-- Opening Marker --

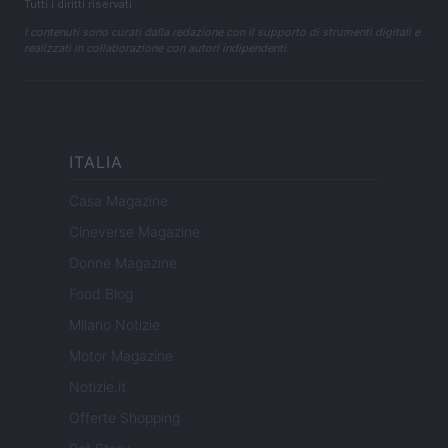
Tutti i diritti riservati
I contenuti sono curati dalla redazione con il supporto di strumenti digitali e
realizzati in collaborazione con autori indipendenti.
ITALIA
Casa Magazine
Cineverse Magazine
Donne Magazine
Food Blog
Milano Notizie
Motor Magazine
Notizie.it
Offerte Shopping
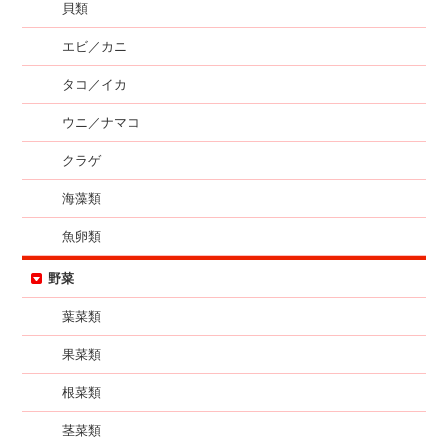
貝類
エビ／カニ
タコ／イカ
ウニ／ナマコ
クラゲ
海藻類
魚卵類
野菜
葉菜類
果菜類
根菜類
茎菜類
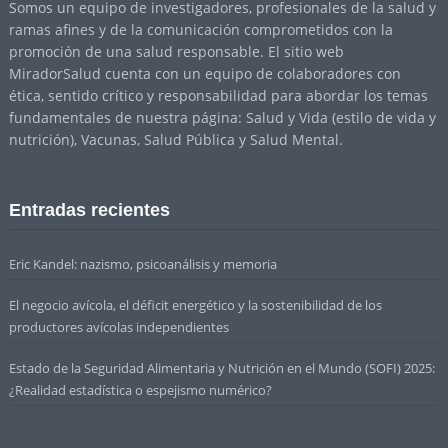
Somos un equipo de investigadores, profesionales de la salud y
ramas afines y de la comunicación comprometidos con la
promoción de una salud responsable. El sitio web
MiradorSalud cuenta con un equipo de colaboradores con
ética, sentido crítico y responsabilidad para abordar los temas
fundamentales de nuestra página: Salud y Vida (estilo de vida y
nutrición), Vacunas, Salud Pública y Salud Mental.
Entradas recientes
Eric Kandel: nazismo, psicoanálisis y memoria
El negocio avícola, el déficit energético y la sostenibilidad de los
productores avícolas independientes
Estado de la Seguridad Alimentaria y Nutrición en el Mundo (SOFI) 2025:
¿Realidad estadística o espejismo numérico?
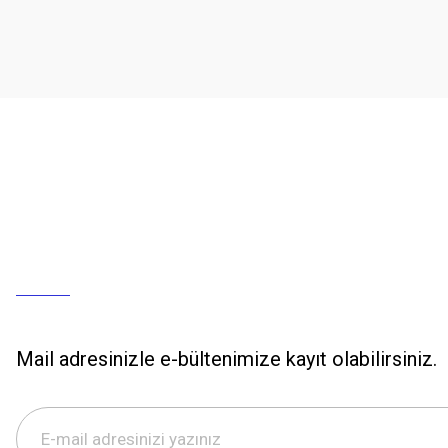
Mail adresinizle e-bültenimize kayıt olabilirsiniz.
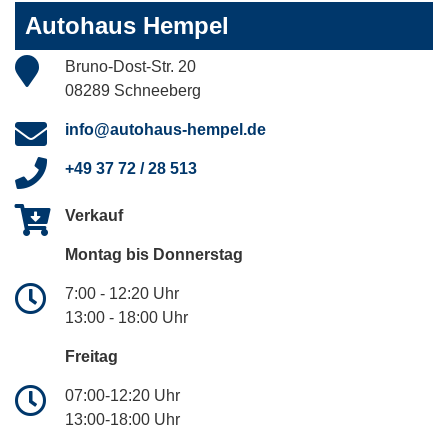
Autohaus Hempel
Bruno-Dost-Str. 20
08289 Schneeberg
info@autohaus-hempel.de
+49 37 72 / 28 513
Verkauf
Montag bis Donnerstag
7:00 - 12:20 Uhr
13:00 - 18:00 Uhr
Freitag
07:00-12:20 Uhr
13:00-18:00 Uhr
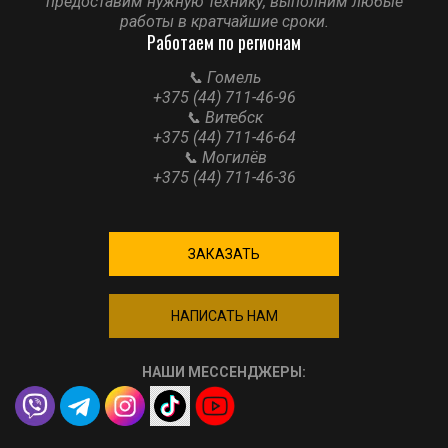
предоставим нужную технику, выполним любые
работы в кратчайшие сроки.
Работаем по регионам
📞 Гомель
+375 (44) 711-46-96
📞 Витебск
+375 (44) 711-46-64
📞 Могилёв
+375 (44) 711-46-36
ЗАКАЗАТЬ
НАПИСАТЬ НАМ
НАШИ МЕССЕНДЖЕРЫ:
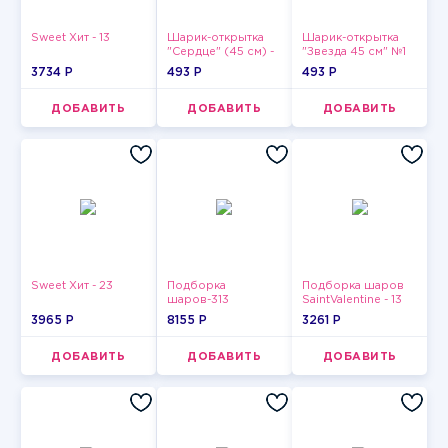
Sweet Хит - 13
Шарик-открытка
Шарик-открытка
"Сердце" (45 см) -
"Звезда 45 см" №1
2
3734 P
493 P
493 P
ДОБАВИТЬ
ДОБАВИТЬ
ДОБАВИТЬ
Sweet Хит - 23
Подборка
Подборка шаров
шаров-313
SaintValentine - 13
3965 P
8155 P
3261 P
ДОБАВИТЬ
ДОБАВИТЬ
ДОБАВИТЬ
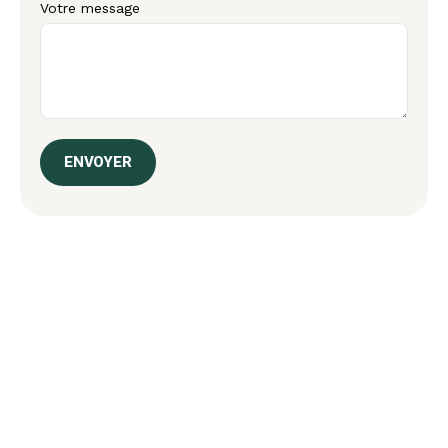
Votre message
ENVOYER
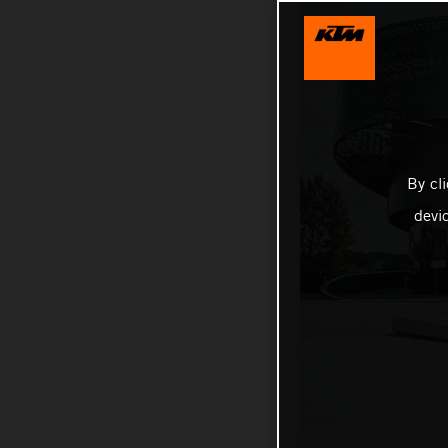
By cl
devi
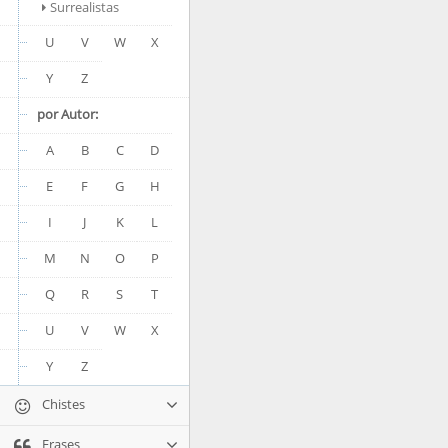
Surrealistas
U
V
W
X
Y
Z
por Autor:
A
B
C
D
E
F
G
H
I
J
K
L
M
N
O
P
Q
R
S
T
U
V
W
X
Y
Z
Chistes
Frases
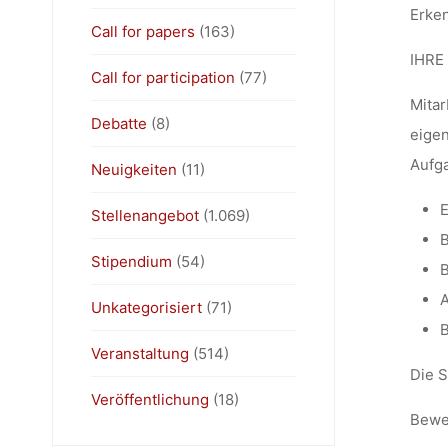
Erken
Call for papers
(163)
IHRE
Call for participation
(77)
Mitar
Debatte
(8)
eigen
Aufg
Neuigkeiten
(11)
E
Stellenangebot
(1.069)
B
Stipendium
(54)
B
A
Unkategorisiert
(71)
B
Veranstaltung
(514)
Die S
Veröffentlichung
(18)
Bewe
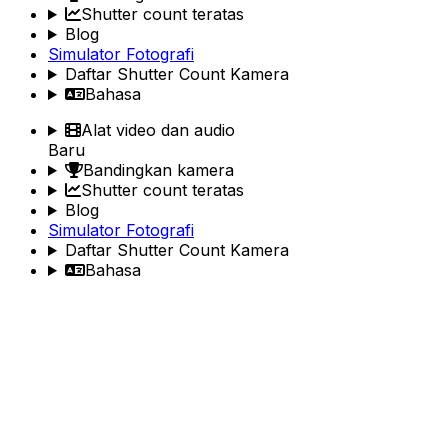
Shutter count teratas
Blog
Simulator Fotografi
Daftar Shutter Count Kamera
Bahasa
Alat video dan audio
Baru
Bandingkan kamera
Shutter count teratas
Blog
Simulator Fotografi
Daftar Shutter Count Kamera
Bahasa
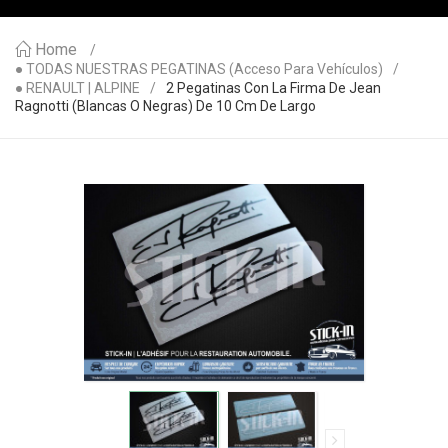
Home
● TODAS NUESTRAS PEGATINAS (acceso Para Vehículos)
● RENAULT | ALPINE
2 Pegatinas Con La Firma De Jean
Ragnotti (blancas O Negras) De 10 Cm De Largo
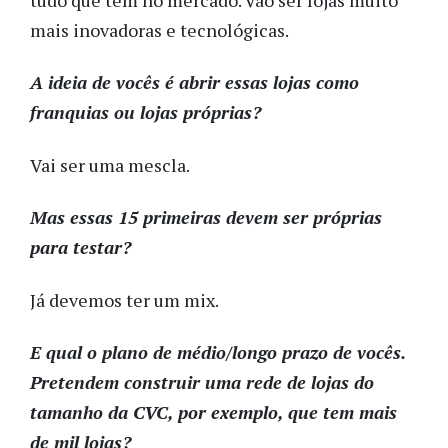
mais inovadoras e tecnológicas.
A ideia de vocês é abrir essas lojas como
franquias ou lojas próprias?
Vai ser uma mescla.
Mas essas 15 primeiras devem ser próprias
para testar?
Já devemos ter um mix.
E qual o plano de médio/longo prazo de vocês.
Pretendem construir uma rede de lojas do
tamanho da CVC, por exemplo, que tem mais
de mil lojas?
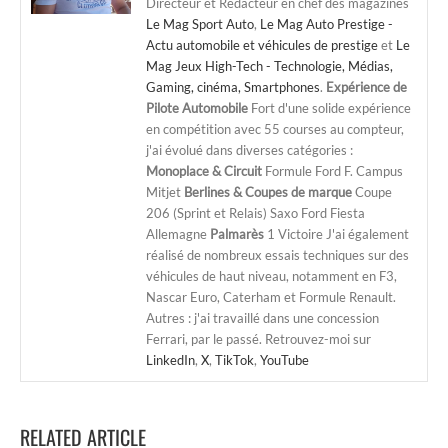
Directeur et Rédacteur en chef des magazines
Le Mag Sport Auto
,
Le Mag Auto Prestige -
Actu automobile et véhicules de prestige
et
Le
Mag Jeux High-Tech - Technologie, Médias,
Gaming, cinéma, Smartphones
.
Expérience de
Pilote Automobile
Fort d'une solide expérience
en compétition avec 55 courses au compteur,
j'ai évolué dans diverses catégories :
Monoplace & Circuit
Formule Ford F. Campus
Mitjet
Berlines & Coupes de marque
Coupe
206 (Sprint et Relais) Saxo Ford Fiesta
Allemagne
Palmarès
1 Victoire J'ai également
réalisé de nombreux essais techniques sur des
véhicules de haut niveau, notamment en F3,
Nascar Euro, Caterham et Formule Renault.
Autres : j'ai travaillé dans une concession
Ferrari, par le passé. Retrouvez-moi sur
LinkedIn
,
X
,
TikTok
,
YouTube
RELATED ARTICLE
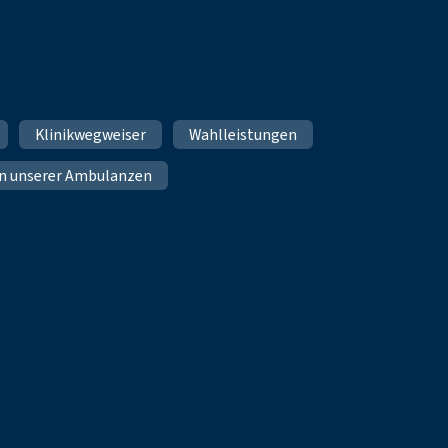
Klinikwegweiser
Wahlleistungen
n unserer Ambulanzen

-- Closing Marker --

■ PROBLEM DESCRIPTION: Reproduce every line of text in the listing above word for word, omitting the picture markers.

■ YOUR SOLUTION:
Tutti i diritti riservati
I contenuti sono curati dalla redazione con il supporto di strumenti digitali e
realizzati in collaborazione con autori indipendenti.
ITALIA
Casa Magazine
Cineverse Magazine
Donne Magazine
Food Blog
Milano Notizie
Motor Magazine
Notizie.it
Offerte Shopping
貝類
エビ／カニ
タコ／イカ
ウニ／ナマコ
クラゲ
海藻類
魚卵類
野菜
葉菜類
果菜類
根菜類
茎菜類
Somos un equipo de investigadores, profesionales de la salud y
ramas afines y de la comunicación comprometidos con la
promoción de una salud responsable. El sitio web
MiradorSalud cuenta con un equipo de colaboradores con
ética, sentido crítico y responsabilidad para abordar los temas
fundamentales de nuestra página: Salud y Vida (estilo de vida y
nutrición), Vacunas, Salud Pública y Salud Mental.
Entradas recientes
Eric Kandel: nazismo, psicoanálisis y memoria
El negocio avícola, el déficit energético y la sostenibilidad de los
productores avícolas independientes
Estado de la Seguridad Alimentaria y Nutrición en el Mundo (SOFI) 2025:
¿Realidad estadística o espejismo numérico?
Mail adresinizle e-bültenimize kayıt olabilirsiniz.
Autohaus Hempel
Bruno-Dost-Str. 20
08289 Schneeberg
info@autohaus-hempel.de
+49 37 72 / 28 513
Verkauf
Montag bis Donnerstag
7:00 - 12:20 Uhr
13:00 - 18:00 Uhr
Freitag
07:00-12:20 Uhr
13:00-18:00 Uhr
предоставим нужную технику, выполним любые
работы в кратчайшие сроки.
Работаем по регионам
📞 Гомель
+375 (44) 711-46-96
📞 Витебск
+375 (44) 711-46-64
📞 Могилёв
+375 (44) 711-46-36
ЗАКАЗАТЬ
НАПИСАТЬ НАМ
НАШИ МЕССЕНДЖЕРЫ:
Sweet Хит - 13
Шарик-открытка
Шарик-открытка
"Сердце" (45 см) -
"Звезда 45 см" №1
2
3734 P
493 P
493 P
ДОБАВИТЬ
ДОБАВИТЬ
ДОБАВИТЬ
Sweet Хит - 23
Подборка
Подборка шаров
шаров-313
SaintValentine - 13
3965 P
8155 P
3261 P
ДОБАВИТЬ
ДОБАВИТЬ
ДОБАВИТЬ
Votre message
ENVOYER
By cl
devi
Surrealistas
U
V
W
X
Y
Z
por Autor:
A
B
C
D
E
F
G
H
I
J
K
L
M
N
O
P
Q
R
S
T
U
V
W
X
Y
Z
Chistes
Frases
Erken
Call for papers
(163)
IHRE
Call for participation
(77)
Mitar
Debatte
(8)
eigen
Aufg
Neuigkeiten
(11)
E
Stellenangebot
(1.069)
B
Stipendium
(54)
B
A
Unkategorisiert
(71)
B
Veranstaltung
(514)
Die S
Veröffentlichung
(18)
Bewe
Shutter count teratas
Blog
Simulator Fotografi
Daftar Shutter Count Kamera
Bahasa
Alat video dan audio
Baru
Bandingkan kamera
Shutter count teratas
Blog
Simulator Fotografi
Daftar Shutter Count Kamera
Bahasa
Home
● TODAS NUESTRAS PEGATINAS (acceso Para Vehículos)
● RENAULT | ALPINE
2 Pegatinas Con La Firma De Jean
Ragnotti (blancas O Negras) De 10 Cm De Largo
mais inovadoras e tecnológicas.
A ideia de vocês é abrir essas lojas como
franquias ou lojas próprias?
Vai ser uma mescla.
Mas essas 15 primeiras devem ser próprias
para testar?
Já devemos ter um mix.
E qual o plano de médio/longo prazo de vocês.
Pretendem construir uma rede de lojas do
tamanho da CVC, por exemplo, que tem mais
de mil lojas?
Directeur et Rédacteur en chef des magazines
Le Mag Sport Auto
,
Le Mag Auto Prestige -
Actu automobile et véhicules de prestige
et
Le
Mag Jeux High-Tech - Technologie, Médias,
Gaming, cinéma, Smartphones
.
Expérience de
Pilote Automobile
Fort d'une solide expérience
en compétition avec 55 courses au compteur,
j'ai évolué dans diverses catégories :
Monoplace & Circuit
Formule Ford F. Campus
Mitjet
Berlines & Coupes de marque
Coupe
206 (Sprint et Relais) Saxo Ford Fiesta
Allemagne
Palmarès
1 Victoire J'ai également
réalisé de nombreux essais techniques sur des
véhicules de haut niveau, notamment en F3,
Nascar Euro, Caterham et Formule Renault.
Autres : j'ai travaillé dans une concession
Ferrari, par le passé. Retrouvez-moi sur
LinkedIn
,
X
,
TikTok
,
YouTube
RELATED ARTICLE
Klinikwegweiser
Wahlleistungen
n unserer Ambulanzen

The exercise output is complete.